IoT data analytics using Kafka, Kafka Streams and ThingsBoard

Prerequisites
Step 1. Rule Chain configuration
Step 2. Launch Kafka Streams application.
Step 3. Configure the Kafka Integration.
- Configure Uplink Converter
- Configure Kafka Integration
Step 4. Configure Rule Engine to raise Alarms.
Step 5. Remove debug messages logging
Next steps

ThingsBoard rule engine supports basic analysis of incoming telemetry data, for example, threshold crossing. The idea behind rule engine is to provide functionality to route data from IoT Devices to different plugins, based on device attributes or the data itself.
However, most of the real-life use cases also require the support of advanced analytics: machine learning, predictive analytics, etc.

This tutorial will demonstrate how you can:

route telemetry device data from ThingsBoard to Kafka topic using the built-in rule engine capabilities (works for both ThingsBoard CE and PE).
aggregate data from multiple devices using a simple Kafka Streams application.
push results of the analytics back to ThingsBoard for persistence and visualization using ThingsBoard PE Kafka Integration.

The analytics in this tutorial is, of course, quite simple, but our goal is to highlight the integration steps.

Let’s assume we have a large number of solar panels which include a number of solar modules. ThingsBoard is used to collect, store and visualize anomaly telemetry from these solar modules in each panels.

We calculated anomaly by comparing value produced from a solar module with the average valued produced by all modules of the same panel and standard deviation of the same value.

We will analyze real-time data from multiple devices using Kafka Streams job with 30 seconds window (configurable).

TASK DESCRIPTION:
Can you transcribe the Kafka and ThingsBoard tutorial above word for word, starting with "ThingsBoard rule engine" and ending after "PE Kafka Integration."?

SUPPLIED DATA:
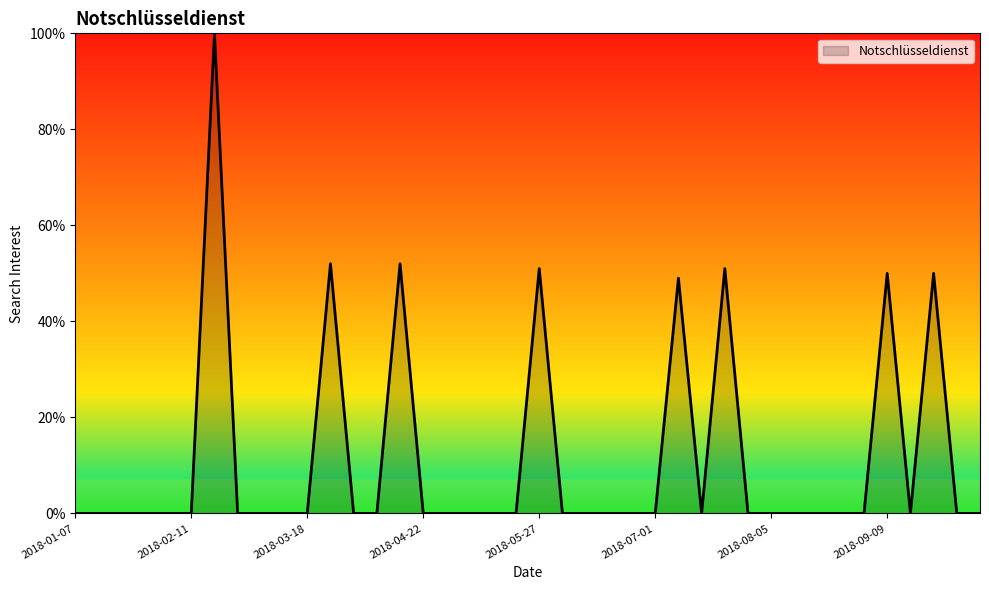

What is the greatest value displayed?

100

RESPONSE AREA:
ThingsBoard rule engine supports basic analysis of incoming telemetry data, for example, threshold crossing. The idea behind rule engine is to provide functionality to route data from IoT Devices to different plugins, based on device attributes or the data itself.
However, most of the real-life use cases also require the support of advanced analytics: machine learning, predictive analytics, etc.

This tutorial will demonstrate how you can:

route telemetry device data from ThingsBoard to Kafka topic using the built-in rule engine capabilities (works for both ThingsBoard CE and PE).
aggregate data from multiple devices using a simple Kafka Streams application.
push results of the analytics back to ThingsBoard for persistence and visualization using ThingsBoard PE Kafka Integration.